Each line below must be reproduced exactly as it stands. Pictures stay out of the copy.

-=-=-=-=-

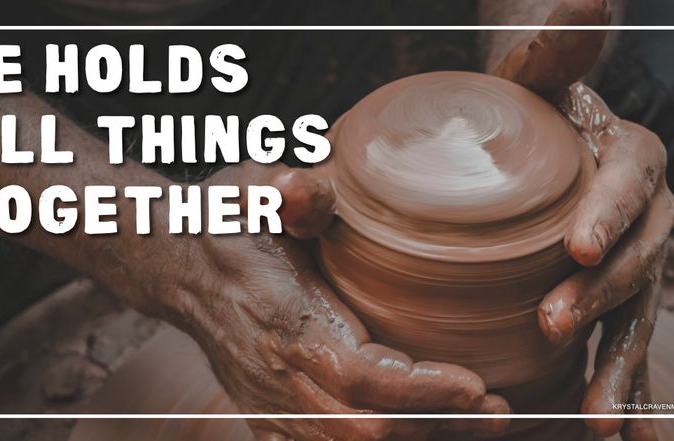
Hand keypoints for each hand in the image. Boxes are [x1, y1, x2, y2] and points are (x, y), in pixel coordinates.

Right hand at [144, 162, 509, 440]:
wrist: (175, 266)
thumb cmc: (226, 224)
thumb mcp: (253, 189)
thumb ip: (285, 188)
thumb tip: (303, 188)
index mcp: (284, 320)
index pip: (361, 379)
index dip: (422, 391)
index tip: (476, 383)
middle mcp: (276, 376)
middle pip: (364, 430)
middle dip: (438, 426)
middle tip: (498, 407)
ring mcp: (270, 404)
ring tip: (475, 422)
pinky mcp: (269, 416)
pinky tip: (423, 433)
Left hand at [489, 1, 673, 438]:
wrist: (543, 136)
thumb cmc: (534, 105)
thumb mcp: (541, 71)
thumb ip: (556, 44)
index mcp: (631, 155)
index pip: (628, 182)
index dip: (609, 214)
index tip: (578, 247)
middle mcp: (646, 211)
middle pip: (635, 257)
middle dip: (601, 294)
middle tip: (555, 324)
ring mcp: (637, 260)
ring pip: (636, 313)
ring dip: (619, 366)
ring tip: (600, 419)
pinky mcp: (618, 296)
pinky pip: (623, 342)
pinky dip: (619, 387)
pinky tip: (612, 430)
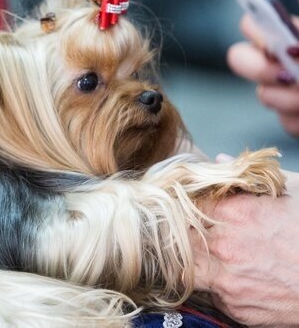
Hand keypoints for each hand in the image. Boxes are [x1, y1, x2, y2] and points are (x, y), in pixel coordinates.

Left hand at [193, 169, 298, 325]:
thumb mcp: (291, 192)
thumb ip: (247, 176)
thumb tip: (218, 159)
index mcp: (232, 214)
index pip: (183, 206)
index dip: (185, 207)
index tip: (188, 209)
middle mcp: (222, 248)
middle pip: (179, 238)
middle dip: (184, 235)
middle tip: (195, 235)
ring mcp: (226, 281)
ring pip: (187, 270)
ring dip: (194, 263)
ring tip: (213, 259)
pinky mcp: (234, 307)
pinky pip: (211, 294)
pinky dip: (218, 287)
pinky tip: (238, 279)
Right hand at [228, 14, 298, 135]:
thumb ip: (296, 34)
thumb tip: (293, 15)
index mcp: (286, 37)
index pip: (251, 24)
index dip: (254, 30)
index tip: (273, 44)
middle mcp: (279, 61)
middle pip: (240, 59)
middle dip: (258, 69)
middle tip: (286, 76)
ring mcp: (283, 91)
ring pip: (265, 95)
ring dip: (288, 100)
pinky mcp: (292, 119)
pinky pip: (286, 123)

-=-=-=-=-

**Reply to the exercise:**
Hand keypoints for each hand in the image. Boxes are [x1, y1, x2, y2] and points are (x, y), in pixel coordinates.

Right hand at [144, 162, 509, 440]:
wrist: (175, 266)
thumb cmc: (226, 224)
thumb mcp: (253, 189)
thumb ip: (285, 188)
thumb tip: (303, 188)
index mcp: (284, 320)
index pip: (361, 379)
index dip: (422, 391)
index tip: (476, 383)
middle mcp: (276, 376)
middle pip: (364, 430)
middle dip: (438, 426)
middle tip: (498, 407)
ring mcp: (270, 404)
ring tip: (475, 422)
pinky mcp: (269, 416)
pinky tip: (423, 433)
Left hand at [489, 1, 673, 438]:
wrist: (543, 136)
thumb cmc: (534, 105)
thumb mcp: (541, 71)
thumb ip: (556, 44)
index mcp: (631, 155)
index pip: (628, 182)
index dip: (609, 214)
index tip: (578, 247)
middle mcp: (646, 211)
middle pip: (635, 257)
middle dip: (601, 294)
middle tip: (555, 324)
ring mcp: (637, 260)
ring pip: (636, 313)
ring dip: (619, 366)
ring tip: (600, 419)
pinky mcp: (618, 296)
pinky pip: (623, 342)
pinky dip: (619, 387)
pinky tip: (612, 430)
Hand keypoints for each hand in the image. Boxes are [x1, y1, x2, y2] and points are (x, y), in pixel coordinates.

Left hand at [193, 169, 298, 325]:
thumb mcp: (291, 192)
thumb ip: (247, 176)
thumb tip: (218, 159)
index mcp: (232, 214)
index pip: (183, 206)
index dip: (185, 207)
index tip: (188, 209)
middle mcp: (222, 248)
middle pip: (179, 238)
middle dip: (184, 235)
middle tip: (195, 235)
ring mcp: (226, 281)
ring pip: (187, 270)
ring dip: (194, 263)
ring tip: (213, 259)
pinky mcp: (234, 307)
pinky pip: (211, 294)
pinky dip: (218, 287)
pinky tip: (238, 279)
Right hand at [228, 14, 298, 135]:
thumb ip: (296, 34)
thumb tip: (293, 15)
index mcp: (286, 37)
index pip: (251, 24)
index dip: (254, 30)
index tip: (273, 44)
middle mcp: (279, 61)
middle pip: (240, 59)
middle dip: (258, 69)
middle tip: (286, 76)
ring mcp: (283, 91)
ring pip: (265, 95)
ring dip: (288, 100)
pinky mcp: (292, 119)
pinky pip: (286, 123)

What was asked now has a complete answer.